### Exercise inputs

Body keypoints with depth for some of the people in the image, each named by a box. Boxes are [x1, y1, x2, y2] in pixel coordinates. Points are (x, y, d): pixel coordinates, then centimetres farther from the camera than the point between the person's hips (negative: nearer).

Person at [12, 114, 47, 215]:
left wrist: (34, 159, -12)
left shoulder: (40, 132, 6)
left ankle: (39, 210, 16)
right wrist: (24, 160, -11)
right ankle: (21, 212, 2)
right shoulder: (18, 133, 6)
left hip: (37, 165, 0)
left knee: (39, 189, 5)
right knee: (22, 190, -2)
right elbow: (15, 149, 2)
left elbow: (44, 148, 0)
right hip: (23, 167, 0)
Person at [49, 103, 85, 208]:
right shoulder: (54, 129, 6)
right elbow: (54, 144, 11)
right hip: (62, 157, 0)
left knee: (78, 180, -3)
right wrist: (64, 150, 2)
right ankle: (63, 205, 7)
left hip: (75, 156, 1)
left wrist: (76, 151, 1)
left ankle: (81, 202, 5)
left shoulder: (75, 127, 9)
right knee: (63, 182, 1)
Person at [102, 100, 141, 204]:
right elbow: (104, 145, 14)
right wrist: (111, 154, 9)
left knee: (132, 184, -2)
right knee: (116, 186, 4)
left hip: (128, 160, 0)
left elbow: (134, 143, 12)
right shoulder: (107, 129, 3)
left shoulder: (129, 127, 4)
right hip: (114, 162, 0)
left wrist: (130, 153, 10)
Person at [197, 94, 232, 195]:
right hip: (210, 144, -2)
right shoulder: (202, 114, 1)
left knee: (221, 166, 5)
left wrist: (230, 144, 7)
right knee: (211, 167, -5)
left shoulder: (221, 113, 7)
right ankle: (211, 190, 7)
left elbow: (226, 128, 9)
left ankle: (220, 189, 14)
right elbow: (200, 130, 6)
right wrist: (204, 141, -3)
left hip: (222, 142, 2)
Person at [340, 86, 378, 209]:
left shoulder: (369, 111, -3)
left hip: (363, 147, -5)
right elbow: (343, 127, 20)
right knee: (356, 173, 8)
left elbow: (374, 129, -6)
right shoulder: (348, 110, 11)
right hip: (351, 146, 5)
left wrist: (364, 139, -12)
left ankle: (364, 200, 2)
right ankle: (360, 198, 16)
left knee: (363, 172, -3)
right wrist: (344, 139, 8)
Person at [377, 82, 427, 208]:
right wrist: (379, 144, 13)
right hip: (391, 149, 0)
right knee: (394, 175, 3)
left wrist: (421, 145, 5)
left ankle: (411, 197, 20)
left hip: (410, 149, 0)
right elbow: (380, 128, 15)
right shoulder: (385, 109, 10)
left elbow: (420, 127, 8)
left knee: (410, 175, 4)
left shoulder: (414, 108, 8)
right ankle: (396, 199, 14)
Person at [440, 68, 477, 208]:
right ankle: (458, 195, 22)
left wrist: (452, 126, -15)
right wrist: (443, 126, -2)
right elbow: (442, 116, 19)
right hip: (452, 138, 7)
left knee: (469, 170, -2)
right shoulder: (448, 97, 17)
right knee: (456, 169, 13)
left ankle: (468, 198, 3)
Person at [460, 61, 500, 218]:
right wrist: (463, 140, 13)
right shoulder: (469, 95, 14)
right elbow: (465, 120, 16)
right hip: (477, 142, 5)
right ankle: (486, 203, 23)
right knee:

### Work to complete
In the listing above, copy every line verbatim from the line containing "right elbow: (54, 144, 11)" through the line containing "left hip: (128, 160, 0)", including both of those lines.

### Output of the exercise
right elbow: (54, 144, 11)
right hip: (62, 157, 0)
left knee: (78, 180, -3)
right wrist: (64, 150, 2)
right ankle: (63, 205, 7)
left hip: (75, 156, 1)
left wrist: (76, 151, 1)
left ankle: (81, 202, 5)
left shoulder: (75, 127, 9)
right knee: (63, 182, 1)
Person at [102, 100, 141, 204]:
right elbow: (104, 145, 14)
right wrist: (111, 154, 9)
left knee: (132, 184, -2)
right knee: (116, 186, 4)
left hip: (128, 160, 0)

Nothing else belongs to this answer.